When an AD governor, Bola Tinubu, swears to a false affidavit that he attended an Ivy League University which he did not attend, we hear excuses.
For so many years, the Yoruba have inundated this country with stories of being marginalised and of a civil service dominated by northerners through quota system. The Federal Character Commission has recently released a report which shows that the South-West accounts for 27.8% of civil servants in the range GL08 to GL14 and a full 29.5% of GL 15 and above. One zone out of six zones controls a full 30% of the civil service leaving the other five zones to share the remaining 70%. We find the same story in the economy, in academia, in parastatals.
Yet in spite of being so dominant, the Yoruba complained and complained of marginalization. Of recent, in recognition of the trauma which hit the South-West after June 12, the rest of the country forced everyone out of the race to ensure that a South-Westerner emerged, often against the best advice of political activists.
Instead of leading a path of reconciliation and strong appreciation, the Yoruba have embarked on short-sighted triumphalism, threatening other “nationalities” that they ( who after all lost the election) will protect Obasanjo ( who was forced on them). No less a person than Bola Ige has made such utterances.
To further show that they were in charge, they led a cult into the Hausa area of Sagamu, murdered a Hausa woman and nothing happened. In the violence that followed, they killed several Hausa residents, with Yoruba leaders like Segun Osoba, reminding Nigerians of the need to respect the culture of their host communities. This would have continued were it not for the people of Kano who showed that they could also create their own Oro who would only be appeased through the shedding of innocent Yoruba blood.

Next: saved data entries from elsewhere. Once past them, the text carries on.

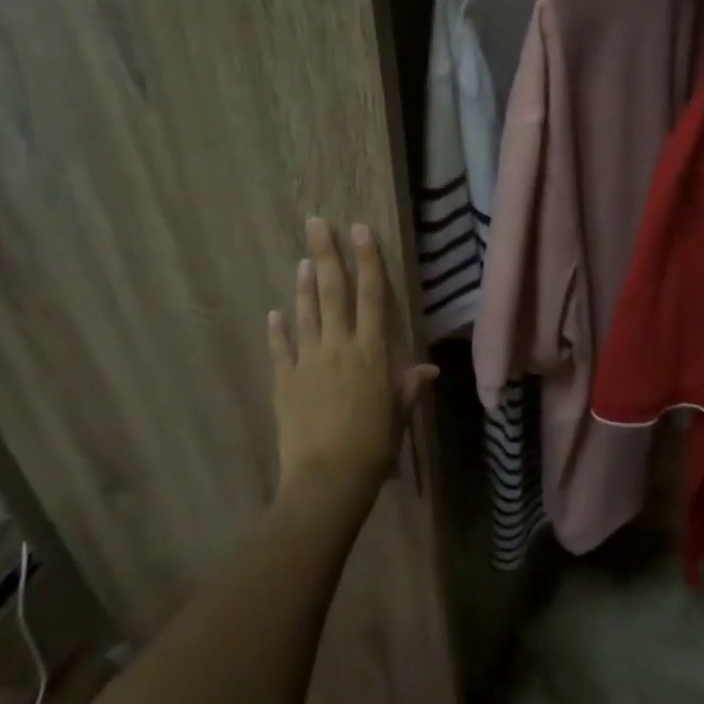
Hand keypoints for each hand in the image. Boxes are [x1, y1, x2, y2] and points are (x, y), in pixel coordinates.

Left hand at [268, 219, 436, 508]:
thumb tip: (429, 369)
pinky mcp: (284, 382)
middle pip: (333, 292)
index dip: (367, 260)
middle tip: (316, 223)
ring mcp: (308, 362)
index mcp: (371, 352)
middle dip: (327, 254)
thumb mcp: (399, 414)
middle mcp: (339, 347)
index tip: (359, 230)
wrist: (327, 480)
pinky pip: (281, 349)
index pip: (371, 296)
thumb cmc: (373, 446)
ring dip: (305, 285)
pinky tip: (274, 312)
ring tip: (303, 259)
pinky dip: (277, 329)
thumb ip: (410, 386)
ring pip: (306, 314)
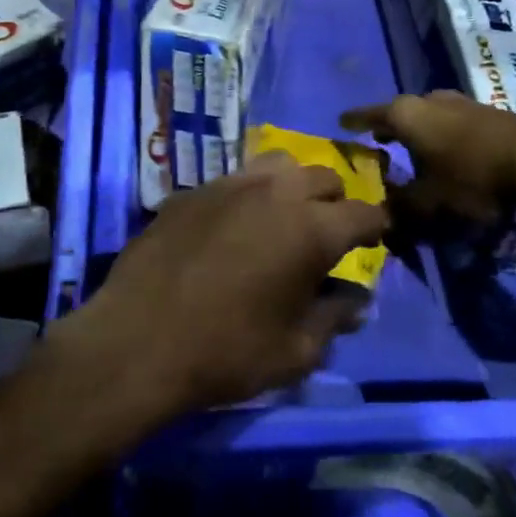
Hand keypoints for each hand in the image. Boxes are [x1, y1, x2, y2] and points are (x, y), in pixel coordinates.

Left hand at [51, 152, 388, 420]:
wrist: (137, 341)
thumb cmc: (226, 352)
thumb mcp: (296, 352)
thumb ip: (334, 318)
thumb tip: (356, 299)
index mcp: (310, 229)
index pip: (364, 213)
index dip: (378, 227)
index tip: (377, 240)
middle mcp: (274, 193)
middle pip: (324, 176)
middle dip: (335, 202)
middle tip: (326, 234)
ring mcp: (228, 185)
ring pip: (278, 164)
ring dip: (292, 186)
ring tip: (282, 218)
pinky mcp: (191, 191)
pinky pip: (233, 180)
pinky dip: (248, 196)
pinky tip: (232, 227)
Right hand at [341, 91, 515, 230]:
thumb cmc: (472, 177)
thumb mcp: (429, 203)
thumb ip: (399, 209)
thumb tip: (379, 215)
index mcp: (405, 114)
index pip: (367, 115)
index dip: (353, 122)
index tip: (340, 123)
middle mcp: (429, 99)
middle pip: (399, 113)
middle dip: (387, 128)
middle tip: (376, 142)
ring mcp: (460, 102)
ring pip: (428, 115)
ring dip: (417, 132)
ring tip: (411, 149)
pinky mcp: (487, 111)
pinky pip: (451, 122)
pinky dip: (441, 135)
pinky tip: (447, 152)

I say all this, to support Balarabe Musa´s statement, that the greatest problem to nation-building in Nigeria are the Yoruba Bourgeoisie. I say this also to underscore my point that until they change this attitude, no conference can solve the problems of Nigeria. We cannot move forward if the leadership of one of the largest ethnic groups continues to operate, not like statesmen but like common area boys.